I might have been a overzealous in my previous post about using Julia as the best way for parsing binary files in the most efficient, pleasant-to-use manner. I think I was also too eager to forgo using Python in my analysis due to slow looping. I'll save most of my reasons in switching from Julia to Python in another post, but I wanted to revisit how I parsed the WaveDump output files and do the same thing in Python. Mostly as a way for me to get back into writing posts but also to provide the stepping stone for the next post on switching languages.

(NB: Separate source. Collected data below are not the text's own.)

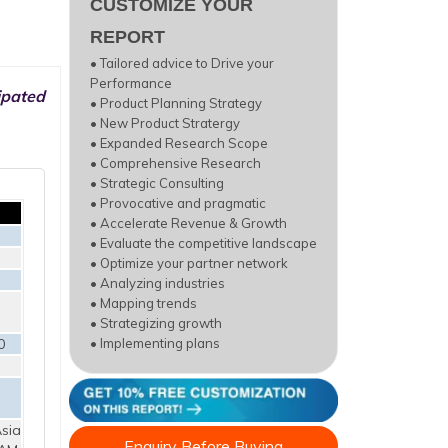
CUSTOMIZE YOUR
REPORT
• Tailored advice to Drive your
Performance
ipated
• Product Planning Strategy
• New Product Stratergy
• Expanded Research Scope
• Comprehensive Research
• Strategic Consulting
• Provocative and pragmatic
• Accelerate Revenue & Growth
• Evaluate the competitive landscape
• Optimize your partner network
• Analyzing industries
• Mapping trends
• Strategizing growth
0
• Implementing plans
sia
Enquiry Before Buying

To recap WaveDump outputs binary files in a structure where the first six 32-bit values
constitute the header, giving information on the number of waveform samples coming next
and waveform number count. Then based on the header info we can read the next n
16-bit
values as the waveform ADC values. I looked at several different ways to accomplish this
in Python, one method using NumPy, another using the built-in module
struct
, but the one I found easiest to do this in was with the built-in module array
.
The code looks like
import array
import numpy as np
def read_binary_file_array(file_path):
with open(file_path, "rb") as binary_file:
header = array.array("I")
data = array.array("H")
while binary_file.peek() != b'':
header.fromfile(binary_file, 6)
data.fromfile(binary_file, 500)
return np.array(header).reshape(-1, 6), np.array(data).reshape(-1, 500)
The nice thing about the array
module is continuing to read into an already-created
array will just append the values, whereas the other two methods I tried you need to do
the appending yourself. I return as numpy
arrays and can reshape them into however
many waveforms were taken during the data run. There should be some more work done on
determining how long the waveforms are and making this function more general, but for the
current purpose I think it shows how easy it is to accompish this same task of reading
custom binary files in Python as it is in other languages.